With celebrity endorsements from Kate Moss and Sir Mick Jagger, goji berries have been at the forefront of the UK’s craze for “superfoods”, but the innocuous berries could devastate Britain’s multi-million pound tomato and potato crops.
The government alerted farmers to the threat after it revealed that nearly 90,000 goji berry plants, which carry diseases lethal to other crops, have been illegally imported from East Asia in the past year. Some of the plants have been destroyed but it is feared that most are already in the gardens of goji berry fans.
The Department for Environment, Food and Rural Affairs (DEFRA) has issued a warning to commercial growers, garden centres and home gardeners, while the National Farmers’ Union has warned that disease carried by the bright red berries could be “devastating”.
“There are particular concerns over this,” said Chris Hartfield, horticulture adviser to the NFU. “Put simply, because goji plants are part of the Solanaceae family – the same as potatoes and tomatoes – the bugs can travel on the goji plants, then easily move to, say, potatoes, where they debilitate the crop.”
He added: “The retail value of British tomato production is £150m, and potatoes are worth more than that, so the size of the industry that is under threat is pretty massive. If some bugs were to arrive here, they would be devastating.”
The goji berry, is also know as Lycium barbarum, contains up to 500 times more vitamin C than an orange. The berry is native to the Tibetan Himalayas, and has been used for medicinal purposes in China for centuries.

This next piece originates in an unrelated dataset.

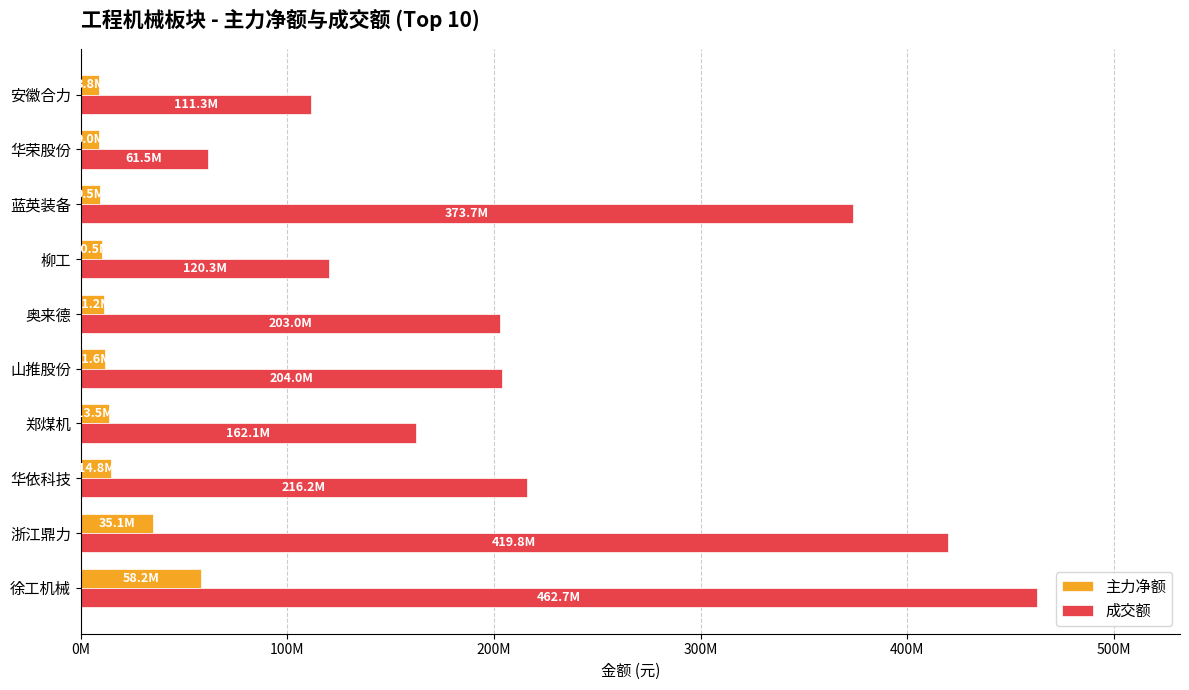

What are all the series names shown in the legend?

主力净额, 成交额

Although the seeds and berries can be imported from anywhere in the world, only plants grown within the European Union are permitted to be imported to the UK, because they are certified to be free of disease.
“All the time new diseases are emerging and evolving,” Mr Hartfield said, “and the reason that we have strict quarantine regulations is to protect British growers.”
DEFRA, last night, was trying to calm down farmers’ fears about the risks of any major outbreak, saying the chances of widespread disease were relatively low, because of weak connections between amateur gardeners and commercial vegetable growers.